Of a sturdy character
Deposited at an intersection
Leading to numerous destinations


“Your gaze challenged by zealous pupils
As submissive ambitious knowledge-seekers wade through
To endure the tormenting quiet of steadied thoughts

“Though your limited presence
Is agony for many

“Oh! Great semi-centenarian!
Continue the wondrous accent
As you take your children in your stride
For there are more heights to be scaled.”


Other images from Abdulai’s childhood in his city known for lush vegetation and torrential rain are found in poems that run from The Mango Tree--which stands firm against lashing rain and provides shelter from the sun--to The Rainy Season that rips with lightening, thunderclaps, flash floods, and swollen streams.

In Abdulai’s poem, Neneh, we spend a day in the life of a neneh (meaning mother). Through the poet’s simple lines, we catch a glimpse of faith and family.

Neneh rises at dawn with the cockcrow, and then prays with the first cry of the muezzin.  Next, she’s at her stall as the BBC radio signal begins to beckon with its distinctive signature tunes. As the clock chimes noon, Neneh shops for the day’s meal. When the muezzin announces Zuhr, Neneh prepares lunch after prayer and is back at her stall after the calls for Asr. She prays again after Maghreb before returning home when the muezzin calls for Ishaa. 

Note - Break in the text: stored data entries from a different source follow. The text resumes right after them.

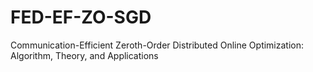 # FED-EF-ZO-SGD
Communication-Efficient Zeroth-Order Distributed Online Optimization: Algorithm, Theory, and Applications
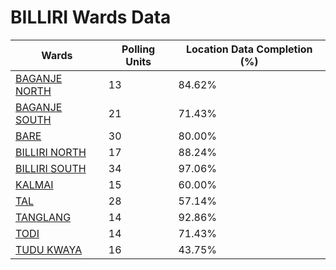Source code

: 
# BILLIRI Wards Data

| Wards | Polling Units | Location Data Completion (%) |
| ---- | ----- | ------- |
| [BAGANJE NORTH](./wards/3256-baganje-north) | 13 | 84.62% |
| [BAGANJE SOUTH](./wards/3257-baganje-south) | 21 | 71.43% |
| [BARE](./wards/3258-bare) | 30 | 80.00% |
| [BILLIRI NORTH](./wards/3259-billiri-north) | 17 | 88.24% |
| [BILLIRI SOUTH](./wards/3260-billiri-south) | 34 | 97.06% |
| [KALMAI](./wards/3261-kalmai) | 15 | 60.00% |
| [TAL](./wards/3262-tal) | 28 | 57.14% |
| [TANGLANG](./wards/3263-tanglang) | 14 | 92.86% |
| [TODI](./wards/3264-todi) | 14 | 71.43% |
| [TUDU KWAYA](./wards/3265-tudu-kwaya) | 16 | 43.75% |




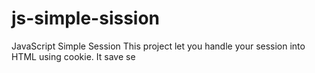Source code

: # js-simple-sission
JavaScript Simple Session
This project let you handle your session into HTML using cookie. It save se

Challenging Neneh’s collective conscience is the urchin in Market Borbor. 

“In the throng of bodies
Market Borbor excels
Amidst reckless robberies


“The sandwiched market
With innumerable exist and entrances


The title poem Voices is a proverb for Abdulai’s people:

“Voices are loud and clear
Yet in ears duller
Hearken! They say is a virtue!



In this edition of poetry, Ahmed Koroma returns with poems from his previous collection Of Flours And Tears, while introducing new poems on life and times along the Odokoko River.

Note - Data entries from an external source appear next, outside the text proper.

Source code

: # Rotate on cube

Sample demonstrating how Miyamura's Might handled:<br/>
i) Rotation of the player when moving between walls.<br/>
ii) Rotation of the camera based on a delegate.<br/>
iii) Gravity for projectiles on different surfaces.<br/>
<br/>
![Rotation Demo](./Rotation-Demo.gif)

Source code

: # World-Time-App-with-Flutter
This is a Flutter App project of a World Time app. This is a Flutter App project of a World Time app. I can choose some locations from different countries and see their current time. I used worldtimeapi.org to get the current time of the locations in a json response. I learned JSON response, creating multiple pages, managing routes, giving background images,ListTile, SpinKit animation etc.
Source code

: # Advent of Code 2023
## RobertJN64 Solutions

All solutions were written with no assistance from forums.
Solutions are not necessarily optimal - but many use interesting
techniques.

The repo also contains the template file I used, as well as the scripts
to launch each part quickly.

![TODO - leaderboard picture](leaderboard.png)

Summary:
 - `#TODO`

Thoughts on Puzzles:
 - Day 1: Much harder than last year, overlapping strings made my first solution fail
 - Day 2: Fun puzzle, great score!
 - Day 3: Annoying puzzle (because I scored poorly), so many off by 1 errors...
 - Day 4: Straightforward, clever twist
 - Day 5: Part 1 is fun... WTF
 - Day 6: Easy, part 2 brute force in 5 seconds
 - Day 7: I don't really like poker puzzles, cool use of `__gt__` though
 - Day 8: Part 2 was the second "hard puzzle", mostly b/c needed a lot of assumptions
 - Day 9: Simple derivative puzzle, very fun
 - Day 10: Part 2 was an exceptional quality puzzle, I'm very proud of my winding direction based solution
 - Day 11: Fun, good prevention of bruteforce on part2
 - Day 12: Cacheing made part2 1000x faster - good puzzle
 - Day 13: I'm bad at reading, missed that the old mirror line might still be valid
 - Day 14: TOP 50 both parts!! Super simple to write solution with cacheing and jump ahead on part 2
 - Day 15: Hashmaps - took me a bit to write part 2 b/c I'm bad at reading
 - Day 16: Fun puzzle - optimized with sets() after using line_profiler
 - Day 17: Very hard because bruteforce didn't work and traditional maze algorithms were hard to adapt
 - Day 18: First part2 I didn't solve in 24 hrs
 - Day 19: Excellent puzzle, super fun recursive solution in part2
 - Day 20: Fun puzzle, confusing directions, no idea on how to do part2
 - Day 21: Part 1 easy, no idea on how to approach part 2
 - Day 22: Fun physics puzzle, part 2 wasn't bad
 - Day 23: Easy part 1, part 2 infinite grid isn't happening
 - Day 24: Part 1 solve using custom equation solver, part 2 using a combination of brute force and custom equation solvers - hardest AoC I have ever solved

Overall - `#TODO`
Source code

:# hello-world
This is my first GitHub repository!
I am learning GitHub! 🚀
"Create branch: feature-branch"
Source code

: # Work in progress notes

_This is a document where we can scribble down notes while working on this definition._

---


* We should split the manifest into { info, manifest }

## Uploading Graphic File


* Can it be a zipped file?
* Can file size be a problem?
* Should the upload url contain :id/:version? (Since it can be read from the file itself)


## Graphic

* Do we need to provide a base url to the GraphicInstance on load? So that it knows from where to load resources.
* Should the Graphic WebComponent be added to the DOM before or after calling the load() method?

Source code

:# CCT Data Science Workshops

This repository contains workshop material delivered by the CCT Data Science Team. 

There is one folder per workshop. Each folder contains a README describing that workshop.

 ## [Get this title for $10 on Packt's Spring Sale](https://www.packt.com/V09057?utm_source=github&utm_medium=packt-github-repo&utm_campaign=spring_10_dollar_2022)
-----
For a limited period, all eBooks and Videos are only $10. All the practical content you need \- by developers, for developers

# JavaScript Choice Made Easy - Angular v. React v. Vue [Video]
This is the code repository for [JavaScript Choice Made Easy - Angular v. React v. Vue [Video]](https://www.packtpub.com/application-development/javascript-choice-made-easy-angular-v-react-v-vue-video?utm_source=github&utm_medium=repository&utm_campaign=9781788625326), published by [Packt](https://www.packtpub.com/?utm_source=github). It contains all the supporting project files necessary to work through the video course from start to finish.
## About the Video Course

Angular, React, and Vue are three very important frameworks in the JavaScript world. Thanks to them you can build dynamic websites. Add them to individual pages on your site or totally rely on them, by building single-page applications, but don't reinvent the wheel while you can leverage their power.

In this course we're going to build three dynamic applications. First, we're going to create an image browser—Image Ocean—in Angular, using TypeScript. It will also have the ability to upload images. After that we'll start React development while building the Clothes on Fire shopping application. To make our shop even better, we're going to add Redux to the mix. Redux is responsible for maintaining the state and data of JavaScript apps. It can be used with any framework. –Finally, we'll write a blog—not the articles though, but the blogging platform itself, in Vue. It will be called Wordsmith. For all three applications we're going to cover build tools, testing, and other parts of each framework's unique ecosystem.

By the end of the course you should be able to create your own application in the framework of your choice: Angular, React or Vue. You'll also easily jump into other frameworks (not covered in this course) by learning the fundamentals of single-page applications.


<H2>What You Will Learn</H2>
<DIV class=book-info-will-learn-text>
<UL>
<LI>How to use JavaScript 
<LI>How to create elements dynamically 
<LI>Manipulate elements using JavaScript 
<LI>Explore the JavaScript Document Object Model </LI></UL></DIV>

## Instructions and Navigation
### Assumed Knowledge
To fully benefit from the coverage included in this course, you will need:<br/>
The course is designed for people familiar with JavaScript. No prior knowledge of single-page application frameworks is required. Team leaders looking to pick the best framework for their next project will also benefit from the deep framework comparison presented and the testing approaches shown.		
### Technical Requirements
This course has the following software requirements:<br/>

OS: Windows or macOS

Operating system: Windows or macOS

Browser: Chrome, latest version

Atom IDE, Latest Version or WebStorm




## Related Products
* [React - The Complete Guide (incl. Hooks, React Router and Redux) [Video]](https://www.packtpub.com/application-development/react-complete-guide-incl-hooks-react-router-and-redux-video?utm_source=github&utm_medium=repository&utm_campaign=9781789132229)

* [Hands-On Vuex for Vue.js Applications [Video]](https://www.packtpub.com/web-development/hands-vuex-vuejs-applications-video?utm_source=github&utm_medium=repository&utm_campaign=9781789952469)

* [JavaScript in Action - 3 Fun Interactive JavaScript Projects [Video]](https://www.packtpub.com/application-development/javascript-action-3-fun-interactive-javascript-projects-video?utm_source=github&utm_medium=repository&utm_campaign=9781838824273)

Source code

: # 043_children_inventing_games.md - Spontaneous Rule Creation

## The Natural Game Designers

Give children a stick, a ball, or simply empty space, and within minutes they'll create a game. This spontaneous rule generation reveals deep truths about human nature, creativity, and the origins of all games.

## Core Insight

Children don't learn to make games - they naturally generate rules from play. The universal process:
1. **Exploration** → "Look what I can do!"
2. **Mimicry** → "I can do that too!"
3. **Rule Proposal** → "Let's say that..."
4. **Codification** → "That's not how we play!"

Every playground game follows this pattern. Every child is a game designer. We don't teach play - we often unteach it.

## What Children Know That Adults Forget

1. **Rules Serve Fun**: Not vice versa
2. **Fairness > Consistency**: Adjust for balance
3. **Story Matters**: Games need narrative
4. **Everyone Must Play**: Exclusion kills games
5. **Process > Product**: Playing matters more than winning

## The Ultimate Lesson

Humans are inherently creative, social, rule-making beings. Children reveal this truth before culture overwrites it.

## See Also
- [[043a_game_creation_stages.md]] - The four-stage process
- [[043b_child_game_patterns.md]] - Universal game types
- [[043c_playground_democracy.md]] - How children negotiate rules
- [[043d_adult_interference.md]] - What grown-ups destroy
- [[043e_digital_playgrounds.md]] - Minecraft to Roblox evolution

As a journalist, I couldn’t help noting that the mountain stream, Odokoko, was once called by a slightly different name in T.J. Allridge’s colonial travelogue: "A Transformed Colony: Sierra Leone."


Along The Odokoko River, a 2016 book published by Sierra Leonean Writers Series, comes from a poet, who also grew up in Abdulai’s east end neighborhood, under the towering Fourah Bay College on Mount Oriol.

“What the Government has recently done in bringing a fine supply from the hill streams known as the Congo, the George, and the Ederoko by iron pipes into the town is a boon which is of incalculable value to the community.”

In Ahmed’s “Odokoko Flow” and Odokoko Blues” the hill stream is a “creek where red water flows.”

“The poet’s vision is inspired by loyalty to the lands bordering the East and West bank of the Odokoko,” explains Mohamed Gibril Sesay in the foreword of Ahmed’s book.

In Odokoko Flow, Ahmed confirms:

“For I was born and raised along this flow
Tiptoed over its course on jagged rocks,
Survived the flood, the red water gush
Never afiad of the deluge, or another rush”


“This river seems shallow but it is so deep
And I’m raring to go for that desperate leap
Over the course of the embankment I hurry.

But in Dear River, the poet almost pauses in thought for those who didn’t or couldn’t reach the top.

“Dear River
As I sat on this algae laden rock
And I wondered if I should flow with you


“I watch you pass me by everyday
And I wonder if you know my name”


For a fleeting moment, the poet seems to want to drown the sorrow that hangs over him on the river bank; let his sorrow sail along when the river passes by next time.

Instead, he pulls back from the venture of dare and uncertainty:

“Let the pebbles that get washed
Downstream by your might
And the debris that float on your back
Take that journey for me.”


Ahmed Koroma is an analytical chemist by profession. He graduated from Fourah Bay College with a bachelor’s degree in chemistry and earned a master’s degree also in chemistry from California State University at Northridge. He lives in California.